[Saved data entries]

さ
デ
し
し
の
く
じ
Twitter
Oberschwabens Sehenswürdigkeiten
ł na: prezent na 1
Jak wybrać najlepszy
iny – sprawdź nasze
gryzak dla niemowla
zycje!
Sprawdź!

YOUR GOAL:
Find every line in the records above that contains the string "Sehenswürdigkeiten", matching case exactly, and copy each of those lines.

RESULT FOR THIS EXERCISE:
Oberschwabens Sehenswürdigkeiten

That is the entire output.